Given request 1:
Copy the entries word for word, starting at the line that contains "Document page, 1654x1241 pixels." and continuing through the last line of the entries.

Source text:
......

Author: Elton Stoneman
All applications are distributed - even a simple web server connecting to a database has two components. That means communication is a critical part of your system. Every component needs to know how to find the other components, has to understand the security of the connection, and needs logic to handle any failures.
It would be nice to centralize all those concerns and manage them independently of the application itself, and that’s what a service mesh does. It takes the communication layer of your application and makes it into a separate entity, with a consistent way of modelling and managing the connections between all your components.
Istio is the best-known and most fully featured service mesh. It works by hijacking the network setup in your system, so all communication goes through network proxies. The proxies add their own logic using the rules you’ve modelled and that’s all transparent to the components making and receiving the network calls.

......

Spatial layout entries:
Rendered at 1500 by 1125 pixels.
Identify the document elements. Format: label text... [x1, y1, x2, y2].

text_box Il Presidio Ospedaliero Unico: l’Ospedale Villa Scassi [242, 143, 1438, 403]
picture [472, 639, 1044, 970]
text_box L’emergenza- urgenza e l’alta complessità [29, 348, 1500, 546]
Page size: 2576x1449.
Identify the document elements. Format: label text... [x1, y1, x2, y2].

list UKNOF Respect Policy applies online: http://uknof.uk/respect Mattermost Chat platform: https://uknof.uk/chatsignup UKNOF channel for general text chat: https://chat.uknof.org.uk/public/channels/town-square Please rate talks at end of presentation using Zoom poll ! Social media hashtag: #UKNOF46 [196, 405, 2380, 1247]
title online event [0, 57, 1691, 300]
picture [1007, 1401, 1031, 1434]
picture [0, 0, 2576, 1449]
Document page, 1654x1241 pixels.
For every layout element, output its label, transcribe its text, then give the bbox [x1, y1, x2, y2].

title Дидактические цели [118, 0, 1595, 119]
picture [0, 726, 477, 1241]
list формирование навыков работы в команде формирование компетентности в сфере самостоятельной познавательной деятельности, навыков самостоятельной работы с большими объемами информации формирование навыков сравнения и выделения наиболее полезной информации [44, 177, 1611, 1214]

......

Given request 2:
Using the service mesh text, decide whether each statement agrees with it, answering yes or no and quoting the words that decide it: (a) Istio is called the best-known service mesh. (b) The components making and receiving network calls can see the logic the proxies add. (c) A simple web server connecting to a database has three components.

Worked solution 1:
Document page, 1654x1241 pixels.
For every layout element, output its label, transcribe its text, then give the bbox [x1, y1, x2, y2].

title Дидактические цели [118, 0, 1595, 119]
picture [0, 726, 477, 1241]
list формирование навыков работы в команде формирование компетентности в сфере самостоятельной познавательной деятельности, навыков самостоятельной работы с большими объемами информации формирование навыков сравнения и выделения наиболее полезной информации [44, 177, 1611, 1214]

Worked solution 2:
(a) Yes: "Istio is the best-known and most fully featured service mesh."
(b) No: "that’s all transparent to the components making and receiving the network calls."
(c) No: "even a simple web server connecting to a database has two components."